"Birthright Citizenship Looms as the Next Immigration Battle" (New York Times):
NOGALES, Ariz. — Of the 50 or so women bused to this border town on a recent morning to be deported back to Mexico, Inez Vasquez stood out. Eight months pregnant, she had tried to waddle north, even carrying scissors with her in case she gave birth in the desert and had to cut the umbilical cord.
“All I want is a better life,” she said after the Border Patrol discovered her hiding in the bushes on the Arizona side of the border with her husband, her young son and her very pronounced abdomen.
The next big immigration battle looming on the horizon centers on illegal immigrants’ offspring, who are granted automatic citizenship if born on American soil. Arguing for an end to the policy, long rooted in the Constitution’s 14th Amendment, immigration hard-liners describe a wave of migrants like Ms. Vasquez stepping across the border in the advanced stages of pregnancy to drop what are dismissively called “anchor babies.”
The reality at this stretch of the border is more complex, with hospitals reporting some immigrants arriving to give birth in America but many of them with valid visas who have crossed the border legally to take advantage of better medical care. Some are even attracted by an electronic billboard on the Mexican side that advertises the services of an American doctor and says bluntly: “Do you want to have your baby in the U.S.?”
As for women like Ms. Vasquez, who was preparing for a desert delivery, they are rare...
Despite being called “anchor babies,” the children of illegal immigrants born in the United States cannot actually prevent their parents from being deported. It is not until they reach the age of 21 that the children are able to file paperwork to sponsor their parents for citizenship. The parents remain vulnerable until that point.
Maria Ledezma knows as much. Just off a bus that deported her from Phoenix to the Mexico border town of Nogales, she was sobbing as she explained the series of events that led her to be separated from her three daughters, ages 4, 7 and 9, all American citizens. “I never imagined being here,” said Ms. Ledezma, 25, who was brought to Phoenix from Mexico as a toddler. “I’ll bet right now that my girls are asking, ‘Where’s mom?’ ”
Blended families like hers are a reality across the United States. A studyreleased in August by the Pew Hispanic Center found that about 340,000 children were born to illegal immigrants in the United States in 2008 and became instant citizens...
In April, Representative Duncan Hunter, Republican of California, one of those pushing for Congressional action on the citizenship issue, stirred controversy when he suggested that children born in the United States to illegal immigrants should be deported with their parents until the birthright citizenship policy is changed. “And we’re not being mean,” he told a Tea Party rally in Southern California. “We’re just saying it takes more than walking across the border to become an American citizen. It’s what’s in our souls.”
On the gates of Auschwitz there were posted the words Arbeit macht frei, or "work makes free." What gives this phrase its special horror is that it expresses, in fact, a true and profound moral principle. It is through labor, through service to others, that we come to be needed, respected by others, and thereby achieve a degree of self-sufficiency, independence, autonomy. To use this a slogan at Auschwitz was a diabolical mockery of this truth. It was the usual tribute of hypocrisy that vice pays to virtue; but it was also, as is often the case with hypocrisy, instrumental in oppression, since the false hopes it inspired helped to keep the prisoners-- who might have fought if they had been certain they had nothing left to lose-- docile. Yet from a God's-eye perspective there was a great aptness to the slogan, for the slogan condemned Auschwitz with a terrible eloquence; for there more than almost anywhere else the existential link between work and freedom was violate by human evil.
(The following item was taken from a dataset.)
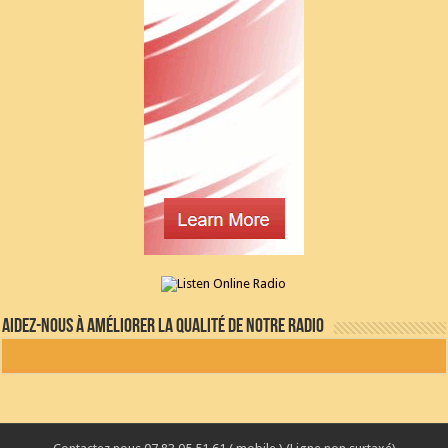
Aidez-nous à améliorer la qualité de notre radio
In Duncan Hunter's words there is the same diabolical irony. What he says is a profound truth. In the deepest sense, America is not just a matter of being born within particular borders: it is about values, beliefs, ideals, loyalties, "what's in our souls." But of course, the policy Hunter is advocating is the quintessential apostasy against this truth, for he wants to resort to any violence and injustice necessary to make sure that being American depends entirely on the accident of a person's being born to American parents. It is because he and his audience are uncomfortably conscious of the wicked meanness of this policy that Duncan Hunter has to talk idealistic hogwash to assuage their guilty consciences. Thus the noble truth that America is "in our souls" is abused as an instrument of injustice. And yet nothing could condemn Hunter and other fascist pseudo-Americans more eloquently than the words he himself uses. No one personifies "what's in the souls" of true Americans-- the love of freedom, the strength, the hard work, the entrepreneurial spirit, the values of faith and family-- than illegal immigrants who come here and raise themselves and their families by honest labor. Meanwhile, these American Milosevices preaching ethnic cleansing and apartheid-- the Fourteenth Amendment and birthright citizenship is the only really fundamental moral difference between the United States and apartheid South Africa-- are Americans on paper, but not in their souls. And America is in danger of losing its ideals as long as real, decent Americans treats them as if they were.